Bad news is better than no news. That's the mantra my team hears from me at least weekly. From your customer's perspective, "ASAP" is the equivalent of "when I get around to it". The customer has to know what to expect. Here are a few tips for setting communication and resolution expectations. Feel free to add your own.
- Publish throughout the organization how you determine incident priorities. This doesn't need to be complex. If anything, aim for simplicity. You want it to be read and understood by a lot of people, most of whom don't care about IT processes. Even a little. A starter sample can be found here: ITTicketPrioritization_Sample. This is an example only, and your criteria for determining priority will be different than mine. The point is something simple.
- When publishing the determination of priorities, it is also critical to include what the customer can expect. Once again, my sample document shows a simple way to do this. It can become a lot more fancy, just make sure it is easy to understand. Feel free to include other elements of expectations. Some ideas include:
- Expected response time
- Expected effort until resolution
- Expected resolution goal
- Communication expectations, such as the maximum expected time between updates
- Resist all temptation to include expectations that cannot be measured. If you don't have the means to accurately measure time to respond to email, don't include it in your expectations. Saying "our goal is to respond to every email in 30 minutes or less" when you can't measure that, is no better than saying ASAP. It has no meaning.

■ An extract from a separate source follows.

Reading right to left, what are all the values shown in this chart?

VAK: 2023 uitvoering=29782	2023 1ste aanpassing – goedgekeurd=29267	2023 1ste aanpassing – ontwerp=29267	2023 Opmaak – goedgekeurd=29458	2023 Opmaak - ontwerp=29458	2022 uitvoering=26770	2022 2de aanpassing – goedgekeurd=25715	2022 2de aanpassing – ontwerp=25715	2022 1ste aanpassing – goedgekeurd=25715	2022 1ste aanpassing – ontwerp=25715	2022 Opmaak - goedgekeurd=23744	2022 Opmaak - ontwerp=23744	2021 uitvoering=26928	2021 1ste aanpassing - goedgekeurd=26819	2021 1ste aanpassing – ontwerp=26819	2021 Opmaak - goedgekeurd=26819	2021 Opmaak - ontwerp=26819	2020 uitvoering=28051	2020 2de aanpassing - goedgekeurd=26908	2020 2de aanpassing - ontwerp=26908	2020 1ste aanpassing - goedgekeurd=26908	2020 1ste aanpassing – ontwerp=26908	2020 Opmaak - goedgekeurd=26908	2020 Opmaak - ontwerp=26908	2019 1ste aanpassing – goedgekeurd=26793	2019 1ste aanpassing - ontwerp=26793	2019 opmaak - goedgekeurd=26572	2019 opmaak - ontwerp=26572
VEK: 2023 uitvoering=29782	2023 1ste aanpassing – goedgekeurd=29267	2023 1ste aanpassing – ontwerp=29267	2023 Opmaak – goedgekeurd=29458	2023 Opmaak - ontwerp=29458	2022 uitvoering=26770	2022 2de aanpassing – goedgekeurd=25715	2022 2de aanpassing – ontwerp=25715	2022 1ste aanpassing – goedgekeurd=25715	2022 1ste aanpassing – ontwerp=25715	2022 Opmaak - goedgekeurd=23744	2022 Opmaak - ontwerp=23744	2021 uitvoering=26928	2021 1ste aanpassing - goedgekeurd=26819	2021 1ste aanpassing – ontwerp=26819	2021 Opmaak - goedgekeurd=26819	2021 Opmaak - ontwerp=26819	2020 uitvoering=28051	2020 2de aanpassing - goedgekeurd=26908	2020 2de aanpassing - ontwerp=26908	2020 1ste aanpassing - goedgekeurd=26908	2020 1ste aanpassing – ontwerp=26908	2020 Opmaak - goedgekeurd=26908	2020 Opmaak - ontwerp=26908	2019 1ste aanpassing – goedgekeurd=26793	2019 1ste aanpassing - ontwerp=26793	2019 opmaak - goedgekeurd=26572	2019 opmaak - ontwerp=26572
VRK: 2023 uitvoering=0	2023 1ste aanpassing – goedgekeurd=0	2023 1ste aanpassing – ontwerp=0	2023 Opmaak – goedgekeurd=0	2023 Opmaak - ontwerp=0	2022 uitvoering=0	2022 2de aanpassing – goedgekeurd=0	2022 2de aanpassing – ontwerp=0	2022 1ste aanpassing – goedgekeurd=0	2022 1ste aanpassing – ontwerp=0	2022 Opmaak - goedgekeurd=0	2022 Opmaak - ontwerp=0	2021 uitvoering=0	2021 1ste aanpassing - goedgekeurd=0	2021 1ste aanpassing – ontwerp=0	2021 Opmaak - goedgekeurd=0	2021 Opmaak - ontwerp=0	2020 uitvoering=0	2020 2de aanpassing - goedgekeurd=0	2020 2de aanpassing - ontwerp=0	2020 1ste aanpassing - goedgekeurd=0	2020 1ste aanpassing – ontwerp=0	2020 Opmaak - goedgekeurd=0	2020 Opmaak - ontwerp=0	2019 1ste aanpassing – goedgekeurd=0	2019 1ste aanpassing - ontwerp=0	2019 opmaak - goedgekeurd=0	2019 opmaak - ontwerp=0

- Use your ticketing system to send out an email to the requester automatically whenever a new incident is logged. The only exception is when the issue is closed at first contact (Then they'll just receive the ticket-closed notification). The email should contain the ticket number and title/short description, the priority of the ticket, and the expected next response and resolution times based on the priority, based on the expectations you already published. You may have different ways to identify expected response and resolution times. The critical part is to set the expectation immediately.
- The initial message should include how the requester can have the ticket priority "bumped" if needed. I know its scary to give the user this much power, but this is about communication and transparency. You'll be amazed to see how many tickets don't get bumped via user request. The point is to give the requester control.
- As the ticket is worked through "the system", the goal is transparency and engagement. Give the requester every opportunity to see their ticket status and provide input. Our ticket system is pretty limited in its ability to automate status update communication, but it can email an update as requested. I'd like to see an ITSM tool that allowed users to self-select how much updating and what types of updates they want to receive.
- Meeting the defined expectations is important. Just as important, however, is updating the requester when the expectations will not be met. This is the "Bad news is better than no news" stage. Do not let automation replace human contact here. This is a whole new paradigm for many support techs; however, they simply MUST make the shift to ensure that user communication is prioritized.
These are just a few ideas. The point is in setting expectations, and finding as many ways as you can to communicate those expectations, especially while a ticket is being worked. After all, when was the last time you praised the efforts of road construction planners? Don't setup your IT team to get the same bad rap.